Our pair began building on June 8, and a few days later the female began incubating, but almost immediately crows forced her off the nest and took the single egg. We figured the catbirds would abandon, but less than 2 days later, on June 13, she began sitting again. Four more eggs had been laid, a beautiful, deep turquoise green-blue, much richer than an American robin’s egg color.

Gray Catbird (Dumetella carolinensis) with babies. Image © GardenPhotos.com (all rights reserved)
The female rarely left the nest during incubation (typically 12-14 days, during which it rained on her a lot, kind of like watching Dr. Seuss’s elephant Horton Hatches An Egg). The male sometimes hovered around. Between June 26-27th, three babies hatched, tiny, naked and vulnerable. Both parents, sometimes both at the nest at once, began feeding them insects – I saw one catch a huge moth in the air, bring it to the nest and shove it down a bright yellow-gold throat. The female stayed on the nest a lot the first few days, but after that, she spends perhaps 20% of her waking time there. Oddly, when she leaves, the male often sticks around and acts worried, tittering and flashing open his tail and wings in short bursts, but it’s like it would never occur to him to actually get on the nest until she gets back.

Catbirds are unusual in that they are versatile eaters; insects, berries, fruit, even coming to the suet feeder, and occasionally awkwardly eating the big sunflower seeds. What I see being given the nestlings, however, was almost entirely insect until about a week old, when Amelanchier berries became a good part of the mix. I’ve been putting out strawberries and grapes, which the parents eat. Even more than the birdfood, though, they love the birdbath; sometimes both parents are in there at once, splashing around in what seems to be great delight. They also stay out til quite late at night, well after all other birds have disappeared.

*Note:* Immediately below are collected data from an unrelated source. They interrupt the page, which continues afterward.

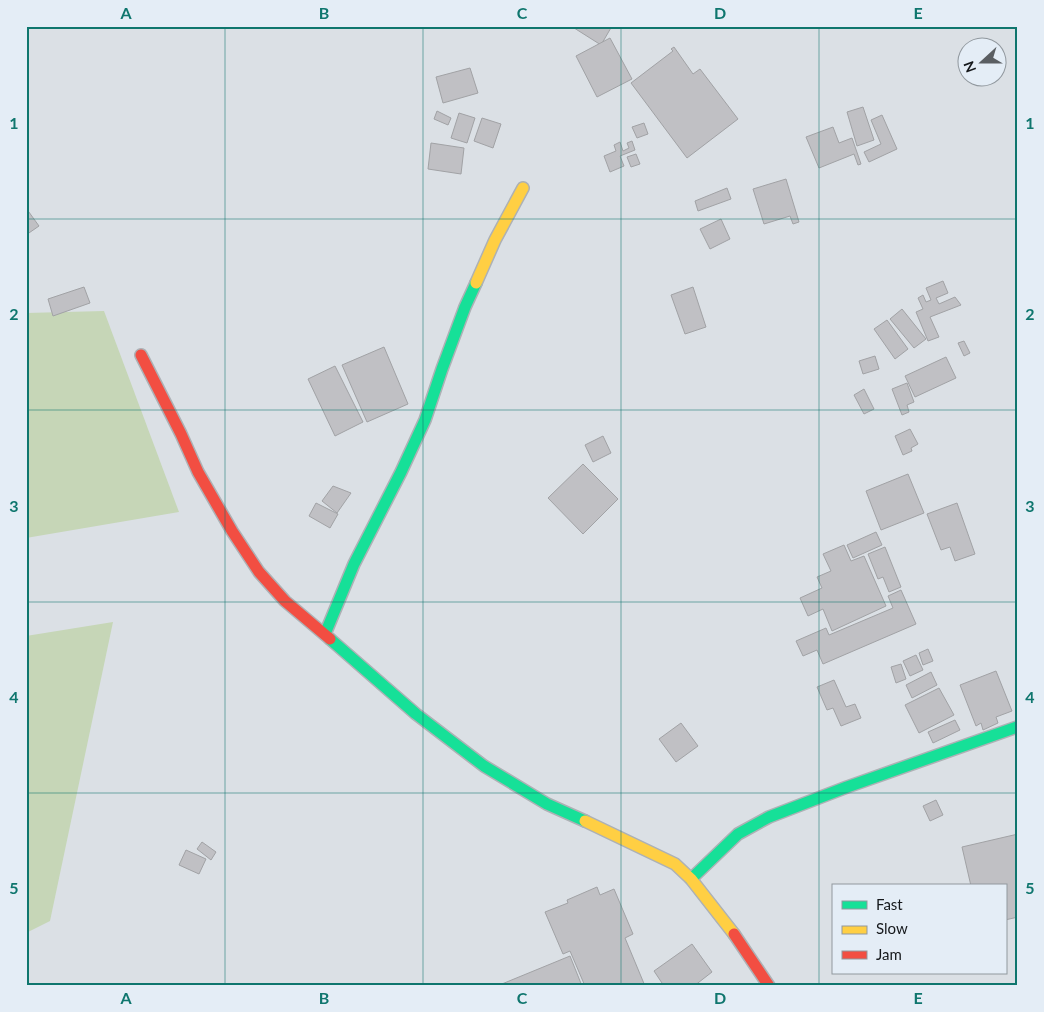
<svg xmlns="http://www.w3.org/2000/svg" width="1044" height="1012" font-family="Lato,sans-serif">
<rect width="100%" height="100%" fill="#dbe0e5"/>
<g fill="#c6d6b7">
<polygon points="104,311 179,512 26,538 26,313"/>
<polygon points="113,622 50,921 26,933 26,636"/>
</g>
<g fill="#c0c0c4" stroke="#a1a2a5">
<polygon points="571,26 612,26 601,45"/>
<polygon points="610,38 632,79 597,97 576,56"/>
<polygon points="674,47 693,74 700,69 738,119 687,158 631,83 673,51 671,49"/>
<polygon points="470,68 478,93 443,103 436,77"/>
<polygon points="863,107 874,140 857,146 847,112"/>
<polygon points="437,111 451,118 448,125 434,119"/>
<polygon points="459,113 475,118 467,143 451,138"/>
<polygon points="882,115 897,149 869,162 864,152 881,144 871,120"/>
<polygon points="482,118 501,124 493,148 474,141"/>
<polygon points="644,123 648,134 637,138 632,127"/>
<polygon points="833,127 839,143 852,138 861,164 858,165 854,154 819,168 806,137"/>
<polygon points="632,141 635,150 620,156 624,166 610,172 604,156 616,151 614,145 620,142 623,151 629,148 627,143"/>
<polygon points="431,143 464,148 461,174 428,169"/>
<polygon points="636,154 640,164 631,167 627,157"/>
<polygon points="786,179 799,222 793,224 790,216 764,224 753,189"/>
<polygon points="727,188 731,199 698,211 695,201"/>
<polygon points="26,208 39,226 26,235"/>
<polygon points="721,219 730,239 710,249 700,229"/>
<polygon points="943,281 948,293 936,298 939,304 955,297 961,305 930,317 939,337 928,341 916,312 923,309 918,298 923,295 926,302 931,300 926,288"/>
<polygon points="84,287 90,303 53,316 48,299"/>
<polygon points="693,287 706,327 685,334 671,295"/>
<polygon points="902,309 926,339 914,348 890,319"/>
<polygon points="887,320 908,349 895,359 874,329"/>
<polygon points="964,341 970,353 964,356 958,343"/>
<polygon points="384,347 408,404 367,422 342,365"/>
<polygon points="875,356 879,369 863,374 859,361"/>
<polygon points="946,357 956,378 915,397 905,376"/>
<polygon points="335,366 363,422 335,436 308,379"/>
<polygon points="907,383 914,402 907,405 909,412 902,415 892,389"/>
<polygon points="864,389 874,409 864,414 854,395"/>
<polygon points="910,429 918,444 911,448 912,451 903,455 895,436"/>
<polygon points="603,436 611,453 593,462 585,445"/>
<polygon points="583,464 618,499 583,534 548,498"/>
<polygon points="908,474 924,513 881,530 866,491"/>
<polygon points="333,486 351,493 337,513 322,501"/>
<polygon points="316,503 338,514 330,528 309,516"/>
<polygon points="957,503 975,554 955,561 950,547 941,550 927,514"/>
<polygon points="876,532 882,545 853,558 847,545"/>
<polygon points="844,545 851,561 864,556 886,606 832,631 823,609 808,616 800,598 822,588 817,577 831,571 823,554"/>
<polygon points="885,547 901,587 889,592 883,577 878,579 868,554"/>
<polygon points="901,590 916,624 823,664 817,650 803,656 796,641 826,628 829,635 893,608 888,596"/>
<polygon points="928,649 933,661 923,665 919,653"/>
<polygon points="916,655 923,670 910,676 903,661"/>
<polygon points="901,664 906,679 896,683 891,667"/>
<polygon points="996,671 1012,711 996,717 998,723 983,730 981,723 976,726 960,685"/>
<polygon points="931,672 937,685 912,698 906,685"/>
<polygon points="834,680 846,707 855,704 861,718 841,726 833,708 827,710 817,687"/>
<polygon points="939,688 954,715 919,733 905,705"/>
<polygon points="955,720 960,730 933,743 928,732"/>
<polygon points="681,723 698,746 676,762 659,739"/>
<polygon points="936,800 943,815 930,821 923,806"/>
<polygon points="1018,834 1018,917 1005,920 1005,886 971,886 962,847"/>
<polygon points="202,842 216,852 211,860 197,849"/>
<polygon points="186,850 206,859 199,874 179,865"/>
<polygon points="597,887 600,895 614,889 633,934 625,938 645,986 585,986 570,951 563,954 545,912 568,903 567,900"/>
<polygon points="692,944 712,972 694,986 664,986 654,971"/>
<polygon points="570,956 582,986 497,986"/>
</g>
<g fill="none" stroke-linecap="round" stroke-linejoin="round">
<g stroke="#adb1b5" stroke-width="14">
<g id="fast">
<polyline points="325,634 354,564 401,472 425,420 442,369 465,307 476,283"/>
<polyline points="330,639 416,714 484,766 547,804 585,821"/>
<polyline points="691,879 738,834 769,817 847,787 1017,727"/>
</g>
</g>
<g stroke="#adb1b5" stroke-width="14">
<g id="slow">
<polyline points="476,283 495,240 523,188"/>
<polyline points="585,821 675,864 691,879 734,934"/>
</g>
</g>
<g stroke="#adb1b5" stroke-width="14">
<g id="jam">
<polyline points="141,355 181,434 198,472 232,531 259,572 285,601 330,639"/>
<polyline points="734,934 769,986"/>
</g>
</g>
<use href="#fast" stroke="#16e098" stroke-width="11"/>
<use href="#slow" stroke="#ffcf43" stroke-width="11"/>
<use href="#jam" stroke="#f24e42" stroke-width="11"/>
</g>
<path fill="none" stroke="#0f766e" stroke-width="1" stroke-opacity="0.55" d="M225,26V986M423,26V986M621,26V986M819,26V986M26,219H1018M26,410H1018M26,602H1018M26,793H1018"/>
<rect width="1044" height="1012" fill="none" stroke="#e4edf6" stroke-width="55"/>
<rect x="832" y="884" width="175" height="90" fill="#e4edf6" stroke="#91989e"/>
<rect x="842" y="901" width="25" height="8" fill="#16e098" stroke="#91989e"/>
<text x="876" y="910" font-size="15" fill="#15181b">Fast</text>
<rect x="842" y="926" width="25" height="8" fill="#ffcf43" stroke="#91989e"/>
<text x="876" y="934" font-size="15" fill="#15181b">Slow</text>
<rect x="842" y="951" width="25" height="8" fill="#f24e42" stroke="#91989e"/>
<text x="876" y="960" font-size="15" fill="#15181b">Jam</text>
<g transform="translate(982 62) rotate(249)"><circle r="24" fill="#e4edf6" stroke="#91989e"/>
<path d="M0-4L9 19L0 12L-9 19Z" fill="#5a5e62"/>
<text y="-8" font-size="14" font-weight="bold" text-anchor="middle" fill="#15181b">N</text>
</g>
<rect x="28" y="28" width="988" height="956" fill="none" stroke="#0f766e" stroke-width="2"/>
<g font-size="16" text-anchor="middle" font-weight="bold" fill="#0f766e">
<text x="126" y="19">A</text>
<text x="324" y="19">B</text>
<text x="522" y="19">C</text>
<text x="720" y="19">D</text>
<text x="918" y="19">E</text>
<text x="14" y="129">1</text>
<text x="1030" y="129">1</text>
<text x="14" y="320">2</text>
<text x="1030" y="320">2</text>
<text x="14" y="512">3</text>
<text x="1030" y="512">3</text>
<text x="14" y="703">4</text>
<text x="1030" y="703">4</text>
<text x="14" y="894">5</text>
<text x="1030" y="894">5</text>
<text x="126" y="1004">A</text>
<text x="324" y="1004">B</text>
<text x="522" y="1004">C</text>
<text x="720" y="1004">D</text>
<text x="918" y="1004">E</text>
</g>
</svg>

Catbird fledgling. Image © GardenPhotos.com (all rights reserved)
The babies grow incredibly fast; hour-by-hour they zoom in size. And today, June 7th, 10-11 days from hatching, I looked out the window early this morning to discover everyone was gone. The nestlings have all fledged, leaving this nest. Catbirds often have two broods a year, so we’ll see if they use this small thicket again, especially after having to endure human faces peering at them so often.

For a relatively shy species, they’ve been amazingly tolerant. I already miss them.